2. Demais. – A Escritura diz: Dá ao que é bom e não remedeies o pecador. Ora, muitos homens são pecadores. Logo, não devemos beneficiar a todos.
3. Demais. – A caridade não obra temerária nem precipitadamente, diz o Apóstolo Ora, beneficiar a certos é agir temerária e precipitadamente; tal o caso de quem beneficiasse aos inimigos da república ou a um excomungado, comunicando assim com ele. Logo, sendo bem fazer ato de caridade, a nem todos devemos beneficiar.
Mas, em contrário, o Apóstolo diz: Enquanto temos tempo, façamos bem a todos.
SOLUÇÃO. – Como já dissemos, a beneficência resulta do amor, quando este move os seres superiores a proverem às necessidades dos inferiores. Ora, os graus entre os homens não são imutáveis, como entre os anjos; por sofrerem aquelas muitas deficiências; por isso quem é superior, a certos respeitos, é ou pode ser inferior, a certos outros. Logo, estendendo-se a todos o amor de caridade, também a todos deve estender-se a beneficência; contudo, de conformidade com o lugar e o tempo. Pois, todos os atos das virtudes devem ser limitados pelas circunstâncias devidas.

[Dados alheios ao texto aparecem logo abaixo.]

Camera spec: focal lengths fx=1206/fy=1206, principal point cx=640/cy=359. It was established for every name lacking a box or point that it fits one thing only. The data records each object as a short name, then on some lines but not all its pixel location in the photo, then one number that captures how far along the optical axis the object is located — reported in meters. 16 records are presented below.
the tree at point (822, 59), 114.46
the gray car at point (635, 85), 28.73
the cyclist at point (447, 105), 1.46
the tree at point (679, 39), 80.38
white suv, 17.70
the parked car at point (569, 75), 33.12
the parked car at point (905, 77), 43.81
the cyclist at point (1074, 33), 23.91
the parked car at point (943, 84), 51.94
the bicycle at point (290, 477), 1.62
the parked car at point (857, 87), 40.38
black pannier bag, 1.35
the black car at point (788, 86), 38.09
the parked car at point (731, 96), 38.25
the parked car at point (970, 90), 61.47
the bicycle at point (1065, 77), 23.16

DONDE A RESPOSTA À PRIMEIRA OBJEÇÃO. – Absolutamente falando, não podemos beneficiar a todos em especial; ninguém há, entretanto, que não lhe possa suceder um caso em que devamos lhe prestar benefício, mesmo em especial. Por onde, a caridade exige que, embora não estejamos a beneficiar a alguém atualmente, estejamos contudo de ânimo preparado a fazê-lo quando a ocasião se apresentar. - Mas já é de certo modo um benefício o podermos beneficiar a todos, se não em especial, ao menos em geral; como quando oramos por todos os fiéis e infiéis.

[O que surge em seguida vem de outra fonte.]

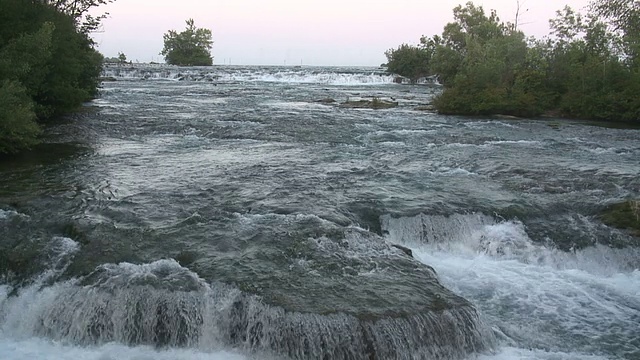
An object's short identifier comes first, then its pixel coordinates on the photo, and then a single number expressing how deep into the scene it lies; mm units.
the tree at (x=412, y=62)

RESPOSTA À SEGUNDA. – Duas coisas há no pecador - a culpa e a natureza. Logo, devemos socorrê-lo para sustentar-lhe a natureza; não, para fomentar-lhe a culpa, o que não seria beneficiá-lo, mas antes, fazer-lhe mal.
RESPOSTA À TERCEIRA. – Aos excomungados e aos inimigos da república devemos privá-los dos nossos benefícios, por assim ficarem impedidos de caírem em culpa. Se porém houvessem necessidade iminente de socorro, para não lhes perecer a natureza, deveríamos socorrê-los, mas de modo devido; por exemplo, para que não morrerem de fome ou sede, ou não virem a sofrer mal semelhante, salvo por exigência da justiça.